XML Stream Filter
Overview
The XML Stream Filter is an Okapi component that implements the IFilter interface for XML documents. It uses a stream parser, which allows to process much larger documents than a filter based on a DOM-based parser like the XML Filter. If you need to use ITS, use the XML Filter.
Processing Details
Input Encoding
The filter decides which encoding to use for the input document using the following logic:
- If the document has an encoding declaration it is used.
- Otherwise, UTF-8 is used as the default encoding (regardless the actual default encoding that was specified when opening the document).
Output Encoding
If the output encoding is UTF-8:
- If the input encoding was also UTF-8, a Byte-Order-Mark is used for the output document only if one was detected in the input document.
- If the input encoding was not UTF-8, no Byte-Order-Mark is used in the output document.

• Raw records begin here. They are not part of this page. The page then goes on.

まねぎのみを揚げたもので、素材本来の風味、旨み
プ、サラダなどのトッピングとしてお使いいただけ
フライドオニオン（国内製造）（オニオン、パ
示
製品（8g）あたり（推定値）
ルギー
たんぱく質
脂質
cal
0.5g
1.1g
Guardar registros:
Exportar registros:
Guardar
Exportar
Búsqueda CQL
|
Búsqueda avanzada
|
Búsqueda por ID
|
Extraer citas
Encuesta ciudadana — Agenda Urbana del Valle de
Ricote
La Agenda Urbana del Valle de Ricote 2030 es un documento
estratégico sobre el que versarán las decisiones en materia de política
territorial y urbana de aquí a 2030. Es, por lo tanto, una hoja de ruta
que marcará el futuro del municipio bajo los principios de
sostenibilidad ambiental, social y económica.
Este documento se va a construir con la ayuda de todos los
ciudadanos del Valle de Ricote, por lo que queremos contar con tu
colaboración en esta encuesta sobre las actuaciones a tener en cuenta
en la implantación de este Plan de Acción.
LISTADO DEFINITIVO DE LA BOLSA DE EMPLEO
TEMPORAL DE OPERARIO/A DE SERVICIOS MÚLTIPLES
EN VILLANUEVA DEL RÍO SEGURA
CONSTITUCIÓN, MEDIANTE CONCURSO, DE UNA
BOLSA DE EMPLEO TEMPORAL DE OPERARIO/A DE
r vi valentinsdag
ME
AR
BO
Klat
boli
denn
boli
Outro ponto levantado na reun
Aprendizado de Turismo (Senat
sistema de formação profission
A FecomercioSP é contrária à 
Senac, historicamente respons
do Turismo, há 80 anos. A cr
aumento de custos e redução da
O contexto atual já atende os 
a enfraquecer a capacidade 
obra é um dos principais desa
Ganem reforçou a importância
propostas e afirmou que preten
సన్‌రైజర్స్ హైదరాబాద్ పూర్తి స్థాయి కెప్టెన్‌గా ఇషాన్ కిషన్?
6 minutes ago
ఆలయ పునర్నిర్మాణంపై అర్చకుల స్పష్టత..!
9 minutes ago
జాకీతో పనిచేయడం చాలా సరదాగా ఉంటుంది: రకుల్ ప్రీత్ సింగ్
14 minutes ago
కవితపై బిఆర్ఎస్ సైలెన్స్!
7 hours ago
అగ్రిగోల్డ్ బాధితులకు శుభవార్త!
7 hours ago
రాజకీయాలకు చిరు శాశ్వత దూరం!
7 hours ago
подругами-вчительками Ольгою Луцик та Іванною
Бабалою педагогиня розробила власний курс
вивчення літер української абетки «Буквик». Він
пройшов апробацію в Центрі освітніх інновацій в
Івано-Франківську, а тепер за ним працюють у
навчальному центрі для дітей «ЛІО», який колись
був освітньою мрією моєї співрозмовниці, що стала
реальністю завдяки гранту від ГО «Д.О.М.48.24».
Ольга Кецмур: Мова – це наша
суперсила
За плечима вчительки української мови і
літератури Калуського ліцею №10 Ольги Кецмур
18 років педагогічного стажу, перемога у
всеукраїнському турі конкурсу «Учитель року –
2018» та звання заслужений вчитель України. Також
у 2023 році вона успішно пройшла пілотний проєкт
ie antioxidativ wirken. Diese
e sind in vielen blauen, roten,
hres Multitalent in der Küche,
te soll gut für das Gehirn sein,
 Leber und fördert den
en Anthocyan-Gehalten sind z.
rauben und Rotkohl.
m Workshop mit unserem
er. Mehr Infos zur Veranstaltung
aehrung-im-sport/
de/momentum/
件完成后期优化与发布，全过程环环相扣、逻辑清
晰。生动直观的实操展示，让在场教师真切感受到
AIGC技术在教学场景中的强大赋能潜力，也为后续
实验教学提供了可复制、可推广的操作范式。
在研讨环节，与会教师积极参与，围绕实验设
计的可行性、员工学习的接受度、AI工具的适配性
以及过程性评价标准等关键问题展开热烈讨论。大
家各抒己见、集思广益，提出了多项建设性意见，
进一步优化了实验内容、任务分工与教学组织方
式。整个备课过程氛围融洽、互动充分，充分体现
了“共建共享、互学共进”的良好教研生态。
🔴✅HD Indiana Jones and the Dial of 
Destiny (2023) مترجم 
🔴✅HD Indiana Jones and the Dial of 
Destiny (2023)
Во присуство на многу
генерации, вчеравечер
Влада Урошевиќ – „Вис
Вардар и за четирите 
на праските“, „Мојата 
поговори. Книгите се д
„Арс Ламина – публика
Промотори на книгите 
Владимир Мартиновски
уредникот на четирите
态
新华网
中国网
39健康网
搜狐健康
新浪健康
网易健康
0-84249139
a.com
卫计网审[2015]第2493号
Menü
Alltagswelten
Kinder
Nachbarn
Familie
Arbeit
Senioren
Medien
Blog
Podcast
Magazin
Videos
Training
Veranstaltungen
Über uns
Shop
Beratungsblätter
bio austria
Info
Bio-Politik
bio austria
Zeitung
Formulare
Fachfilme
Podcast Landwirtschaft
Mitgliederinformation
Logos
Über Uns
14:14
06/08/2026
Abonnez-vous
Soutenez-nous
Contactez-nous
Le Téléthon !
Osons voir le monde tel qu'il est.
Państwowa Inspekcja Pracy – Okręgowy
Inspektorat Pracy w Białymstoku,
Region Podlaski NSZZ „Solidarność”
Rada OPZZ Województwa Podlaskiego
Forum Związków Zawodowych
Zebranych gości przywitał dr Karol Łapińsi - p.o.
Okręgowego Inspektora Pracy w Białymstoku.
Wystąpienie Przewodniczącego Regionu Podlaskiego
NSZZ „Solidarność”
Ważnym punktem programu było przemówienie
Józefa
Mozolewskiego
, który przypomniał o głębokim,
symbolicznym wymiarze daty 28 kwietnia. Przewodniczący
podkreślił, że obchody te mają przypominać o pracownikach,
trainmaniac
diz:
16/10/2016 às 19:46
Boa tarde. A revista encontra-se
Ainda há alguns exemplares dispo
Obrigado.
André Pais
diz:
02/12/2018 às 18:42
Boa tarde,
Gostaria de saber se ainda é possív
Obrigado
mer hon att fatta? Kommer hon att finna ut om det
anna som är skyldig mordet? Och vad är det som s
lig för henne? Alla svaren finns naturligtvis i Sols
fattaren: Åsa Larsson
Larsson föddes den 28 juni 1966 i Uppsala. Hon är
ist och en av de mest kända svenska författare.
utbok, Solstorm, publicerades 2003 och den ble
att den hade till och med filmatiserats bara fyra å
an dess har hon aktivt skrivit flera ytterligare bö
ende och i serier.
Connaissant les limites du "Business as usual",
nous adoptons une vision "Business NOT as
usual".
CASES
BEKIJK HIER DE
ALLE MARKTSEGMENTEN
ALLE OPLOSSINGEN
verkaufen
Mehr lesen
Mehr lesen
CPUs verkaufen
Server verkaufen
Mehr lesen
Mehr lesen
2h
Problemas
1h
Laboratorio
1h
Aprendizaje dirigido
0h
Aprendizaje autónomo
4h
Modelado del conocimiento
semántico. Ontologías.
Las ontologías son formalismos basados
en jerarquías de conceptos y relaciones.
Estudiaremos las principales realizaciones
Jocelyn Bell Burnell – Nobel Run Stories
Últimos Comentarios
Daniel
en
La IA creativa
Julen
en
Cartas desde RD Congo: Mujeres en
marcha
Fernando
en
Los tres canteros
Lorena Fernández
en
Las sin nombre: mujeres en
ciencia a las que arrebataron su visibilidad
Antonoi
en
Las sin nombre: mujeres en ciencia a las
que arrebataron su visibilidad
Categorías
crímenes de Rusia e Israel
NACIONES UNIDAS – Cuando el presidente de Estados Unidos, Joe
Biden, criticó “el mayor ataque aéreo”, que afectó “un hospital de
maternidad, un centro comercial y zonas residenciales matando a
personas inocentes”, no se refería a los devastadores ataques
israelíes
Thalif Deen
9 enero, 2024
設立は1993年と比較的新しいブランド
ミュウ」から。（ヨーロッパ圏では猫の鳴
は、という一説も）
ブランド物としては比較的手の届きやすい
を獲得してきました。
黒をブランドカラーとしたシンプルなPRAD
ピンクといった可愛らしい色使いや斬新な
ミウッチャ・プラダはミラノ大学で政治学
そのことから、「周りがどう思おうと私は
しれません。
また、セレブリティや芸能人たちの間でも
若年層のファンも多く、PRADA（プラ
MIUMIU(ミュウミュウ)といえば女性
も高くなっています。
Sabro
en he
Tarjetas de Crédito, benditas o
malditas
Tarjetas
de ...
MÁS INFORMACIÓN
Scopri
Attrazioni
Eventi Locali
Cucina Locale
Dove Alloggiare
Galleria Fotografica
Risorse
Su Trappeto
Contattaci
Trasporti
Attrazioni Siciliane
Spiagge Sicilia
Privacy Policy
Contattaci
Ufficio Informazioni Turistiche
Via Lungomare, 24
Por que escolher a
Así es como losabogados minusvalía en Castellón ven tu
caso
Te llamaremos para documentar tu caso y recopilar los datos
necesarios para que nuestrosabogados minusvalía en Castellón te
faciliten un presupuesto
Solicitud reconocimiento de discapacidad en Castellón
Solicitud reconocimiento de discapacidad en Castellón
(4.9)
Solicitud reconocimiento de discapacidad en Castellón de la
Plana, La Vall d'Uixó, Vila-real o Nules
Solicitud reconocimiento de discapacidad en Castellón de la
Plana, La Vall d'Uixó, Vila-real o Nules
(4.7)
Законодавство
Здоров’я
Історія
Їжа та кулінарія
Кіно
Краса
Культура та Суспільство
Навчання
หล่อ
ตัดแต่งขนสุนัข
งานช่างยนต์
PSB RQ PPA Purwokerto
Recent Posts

If the original document had an XML encoding declaration it is updated, if it did not, one is automatically added.
Line-Breaks
The type of line-breaks of the output is the same as the one of the original input.
Quote Mode
Escaping of quote and apostrophe (single quote) characters can be changed by adding these lines to the config file:
quoteModeDefined: true quoteMode: 3
Current quote modes:
- Do not escape single or double quotes: UNESCAPED = 0
- Escape single and double quotes to a named entity: ALL = 1
- Escape double quotes to a named entity, and single quotes to a numeric entity: NUMERIC_SINGLE_QUOTES = 2
- Escape double quotes only: DOUBLE_QUOTES_ONLY = 3
Parameters
This filter uses the same type of YAML-based configuration as the HTML Filter. An editor for creating and modifying its configuration is under construction. All parameters described in the HTML Filter's documentation are also available in the XML Stream Filter, with the exception of escapeCharacters
.
Additional Filtering of CDATA Content
Some XML contains additional content within CDATA sections. The default behavior of the XML Stream Filter is to expose CDATA content directly for translation. However, in many cases the CDATA content is in another format (often HTML) that requires additional markup processing prior to translation. The global_cdata_subfilter
parameter specifies an additional filter that will be applied to all CDATA content. The value of this option should be the name of another filter configuration. For example, to process CDATA content as HTML, use the option:
global_cdata_subfilter: okf_html
Additional Filtering of PCDATA Content
Some XML contains additional content in other format directly as PCDATA -- within its element content. Most frequently, this is HTML content that has been escaped an additional time. An example of this type of content might look like:
<test> <p>This is embedded HTML content within a p tag.</p> </test>
This content must be first extracted as XML content and then processed with an additional filter before being exposed for translation. The global_pcdata_subfilter
specifies an additional filter that will be applied to such content. The value of this option should be the name of another filter configuration. For example, to process PCDATA content as HTML, use the option:
global_pcdata_subfilter: okf_html
Note: The global_pcdata_subfilter
option doesn't pass all PCDATA to the subfilter. Only content that has been matched as part of a TEXTUNIT
tag rule will be passed to the subfilter. Content that is matched with an INCLUDE
rule will not be passed to the subfilter. So to process the example above, you would need to make sure that the test
tag was matching a TEXTUNIT
rule:
global_pcdata_subfilter: okf_html elements: test: ruleTypes: [TEXTUNIT]
See the HTML Filter documentation for more information about tag rules.
Limitations
- There is no transparent support for namespace prefixes: You have to declare the element names with their prefixed in the configuration.
- The filter is not case-sensitive (e.g. the elements
<elem>
and<Elem>
are seen as identical, which is not the case according the XML specification.